Experimental Evaluation and Results
The performance of Chapter-Llama was evaluated on the VidChapters-7M benchmark, comparing primarily against the previous state-of-the-art, Vid2Seq. Vid2Seq utilizes a transformer architecture processing sampled frame features (100 equidistant frames) and ASR transcripts.
Quantitative Performance: Chapter-Llama demonstrates substantial improvements across all standard metrics.
Metric |
Task |
Vid2Seq (Baseline) |
Chapter-Llama (Ours) |
Improvement |
F1 Score |
Boundary+Title |
26.7 |
45.3 |
+18.6 |
tIoU (0.5) |
Boundary |
40.1 |
58.4 |
+18.3 |
SODA |
Title Generation |
38.7 |
52.0 |
+13.3 |
CIDEr |
Title Generation |
49.6 |
69.5 |
+19.9 |
The gains are particularly notable for longer videos (medium: 15-30 min, long: 30-60 min), where context understanding is more critical.

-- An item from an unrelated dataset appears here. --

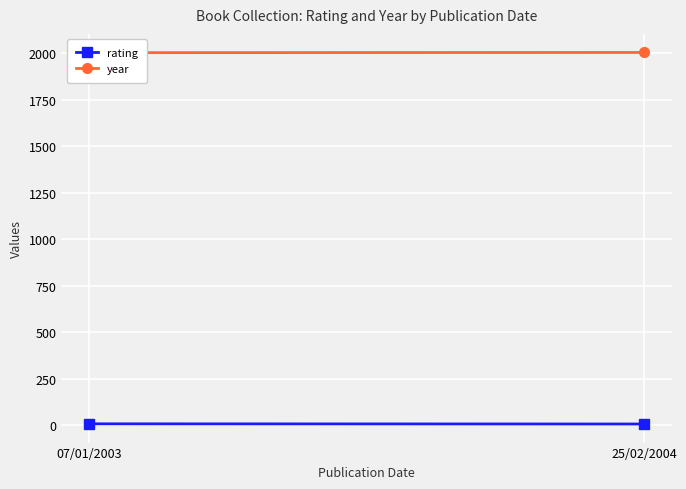

Is this an area chart (filled region under the line)?

No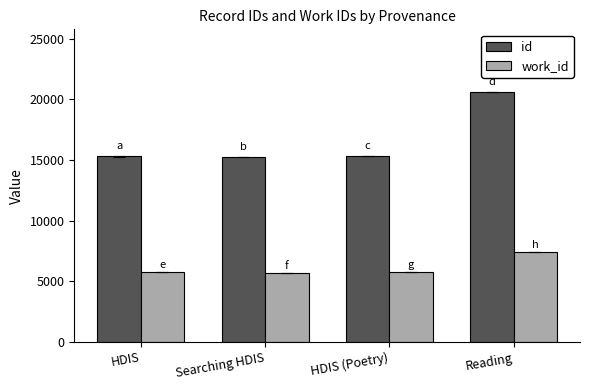

Rank the series by their maximum value, from lowest to highest.

work_id, id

Zero-Shot Capability: Even without finetuning on the VidChapters-7M dataset, the base Llama-3.1-8B-Instruct model, when prompted appropriately with the multimodal text input, achieved an F1 score of 29.5. This result surpassed the fully finetuned Vid2Seq baseline (26.7 F1), underscoring the inherent capabilities of modern LLMs for this task, albeit significantly enhanced by task-specific finetuning.
Ablation Studies: Key findings include:
- Finetuning: Essential for optimal performance, significantly improving over the zero-shot configuration.
- Multimodality: Combining ASR transcripts and frame captions yielded the best results, outperforming unimodal variants (speech-only or captions-only).
- Frame Selection: The proposed speech-guided frame selection outperformed alternative strategies (100 equidistant frames, 10-second interval sampling, shot boundary sampling) while being computationally cheaper due to processing far fewer frames.
- Iterative Prediction: Effectively handles videos exceeding the context window, showing improved performance compared to simple input truncation.
Implementation Considerations
Deploying Chapter-Llama involves several components:
- ASR System: Requires a robust ASR model like Whisper for accurate transcript generation and timestamp alignment.
- Image Captioning Model: Needs an efficient image captioning model (e.g., MiniCPM-V) for generating textual descriptions of selected frames. The cost here is mitigated by the sparse frame selection strategy.
- LLM: Utilizes a large context window LLM (Llama-3.1-8B-Instruct). Finetuning via LoRA is necessary for optimal performance, requiring annotated chaptering data (like VidChapters-7M) and appropriate compute resources (GPU memory for training/inference).
- Preprocessing Pipeline: Involves orchestrating ASR, the initial speech-only chapter prediction, frame extraction based on predicted boundaries, image captioning, and finally, formatting the interleaved text sequence for the main LLM.
- Inference Handling: Must implement the iterative prediction logic for videos exceeding the chosen context window length during inference.
The system's efficiency largely hinges on the speech-guided frame selection, which drastically reduces the invocations of the potentially expensive image captioning model compared to dense or uniform sampling approaches.
Conclusion
Chapter-Llama presents an effective and computationally viable approach for automatic video chaptering in long-form content by reformulating the task within the text domain. Its core innovations include the use of a finetuned large context window LLM processing interleaved ASR transcripts and frame captions, and critically, a highly efficient speech-guided frame selection strategy. The framework establishes a new state-of-the-art on the VidChapters-7M benchmark, significantly outperforming prior methods, particularly on hour-long videos, demonstrating a promising direction for navigating and understanding extensive video repositories.